I chose this dataset because when I was studying my bachelor I joind marathon group of my previous university and I had a memorable time those days.So his dataset could decode some new aspects of this sport for me in other countries. I started ploting some basic plot at first to have a general opinion about the whole topic,then shifted to some interactive plot and finally some spatial plot.bellow you can find some interesting issues which I found from these plot:

Principles of data visualization:

Geometrics:

Different type of plots were created including:histogram,scatterplot,coloumn bar,density,box plot to visualize different aspects of this dataset.

Design:

  • Gestalt Principles tried to be considered specially items such as proximity,similarity,continuty and closure.

  • The Big Four: CRAP

  1. Contrast*: make different by different fonts and color.
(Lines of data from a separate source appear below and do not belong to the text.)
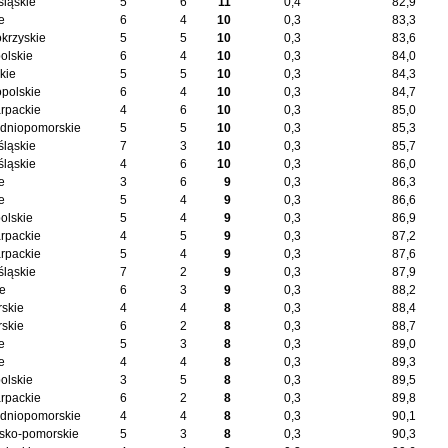
śląskie
5
6
11
0,4
82,9
e
6
4
10
0,3
83,3
okrzyskie
5
5
10
0,3
83,6
olskie
6
4
10
0,3
84,0
kie
5
5
10
0,3
84,3
opolskie
6
4
10
0,3
84,7
rpackie
4
6
10
0,3
85,0
dniopomorskie
5
5
10
0,3
85,3
śląskie
7
3
10
0,3
85,7
śląskie
4
6
10
0,3
86,0
e
3
6
9
0,3
86,3
e
5
4
9
0,3
86,6
olskie
5
4
9
0,3
86,9
rpackie
4
5
9
0,3
87,2
rpackie
5
4
9
0,3
87,6
śląskie
7
2
9
0,3
87,9
ie
6
3
9
0,3
88,2
skie
4
4
8
0,3
88,4
skie
6
2
8
0,3
88,7
e
5
3
8
0,3
89,0
e
4
4
8
0,3
89,3
olskie
3
5
8
0,3
89,5
rpackie
6
2
8
0,3
89,8
dniopomorskie
4
4
8
0,3
90,1
sko-pomorskie
5
3
8
0,3
90,3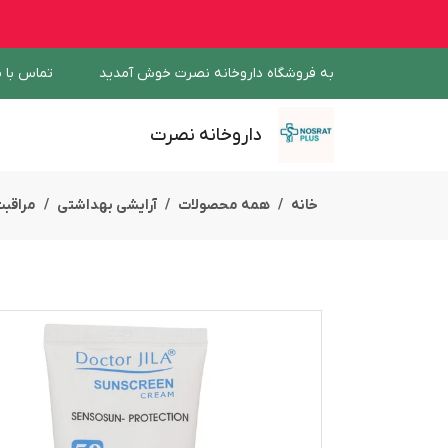
به فروشگاه داروخانه نصرت خوش آمدید
تماس با م
داروخانه نصرت
خانه
همه محصولات
آرایشی بهداشتی
مراقب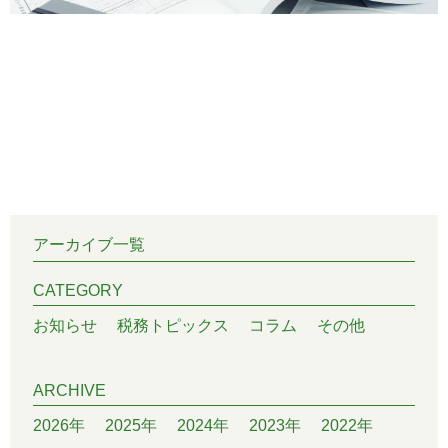
アーカイブ一覧
CATEGORY
お知らせ
税務トピックス
コラム
その他
ARCHIVE
2026年
2025年
2024年
2023年
2022年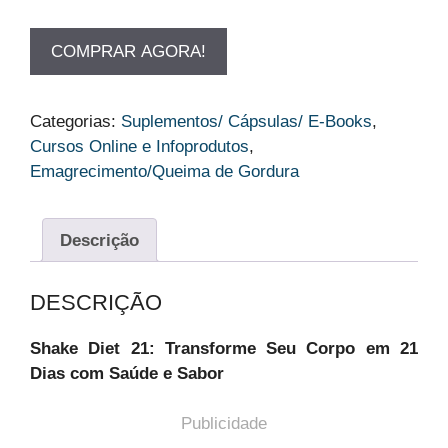
preço
preço
original
atual
COMPRAR AGORA!
era:
é:
R$127.00.
R$97.00.
Categorias:
Suplementos/ Cápsulas/ E-Books
,
Cursos Online e Infoprodutos
,
Emagrecimento/Queima de Gordura
Descrição
DESCRIÇÃO
Shake Diet 21: Transforme Seu Corpo em 21
Dias com Saúde e Sabor
Publicidade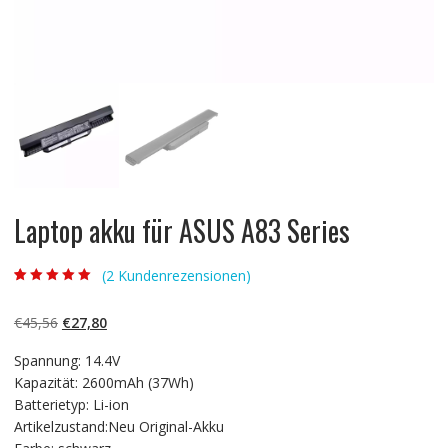
Laptop akku für ASUS A83 Series
(
2
Kundenrezensionen)
Bewertet mit
2
5.00
von 5,
basierend auf
Ursprünglicher
Aktueller
€
45,56
€
27,80
Kundenbewertun
gen
Preis
Preis
Spannung: 14.4V
war:
ist:
Kapazität: 2600mAh (37Wh)
€45,56
€27,80.
Batterietyp: Li-ion
Artikelzustand:Neu Original-Akku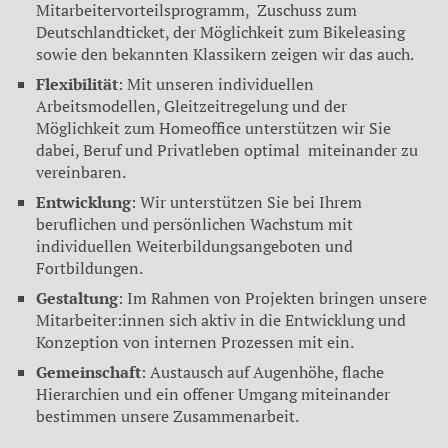
Mitarbeitervorteilsprogramm, Zuschuss zum
Deutschlandticket, der Möglichkeit zum Bikeleasing
sowie den bekannten Klassikern zeigen wir das auch.
Flexibilität
: Mit unseren individuellen
Arbeitsmodellen, Gleitzeitregelung und der
Möglichkeit zum Homeoffice unterstützen wir Sie
dabei, Beruf und Privatleben optimal miteinander zu
vereinbaren.
Entwicklung
: Wir unterstützen Sie bei Ihrem
beruflichen und persönlichen Wachstum mit
individuellen Weiterbildungsangeboten und
Fortbildungen.
Gestaltung
: Im Rahmen von Projekten bringen unsere
Mitarbeiter:innen sich aktiv in die Entwicklung und
Konzeption von internen Prozessen mit ein.
Gemeinschaft
: Austausch auf Augenhöhe, flache
Hierarchien und ein offener Umgang miteinander
bestimmen unsere Zusammenarbeit.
  2. Repetition*:Repeat visual elements (colors, fonts, shapes) to create a strong unified theme.

  3. Alignment*: try to have a visual connection among items in the plots

  4. Proximity*: group related items

Aesthetics:

  • Using some functions such as theme() function with installing ggthemes package to create different type of theme for every plot.

  • Customizing the look with coord_cartesian and defining x and y limit for our plot.Modify tilte location with hjust,flipping the axis with coord_flip() and geom_label_repel to add label to plot.Finally I used annotation to add specific point of the chart when was useful.

Color Palettes:

  • Using some different color pallet to emphasize on important sections and results.

  • I tried to use bright or dark colors to highlight information that requires greater attention.in this dataset there was a unordered categorical (gender) required distinct colors that will not be easily confused with one another.

  • Moreover, whenever I needed a special color a Hexadecimal color was used.

  • Drawing spetial plot was challenging for me at first and I got many guidance from Dr.Sanchez,but after being able to a variety of plots their interpretation was interesting for me, also as abbraviation of countries names were avialable,package of rnaturalearth was used and by using function of leftjoin dataframe of marathon_2017 and datashape of world were joined to eachother.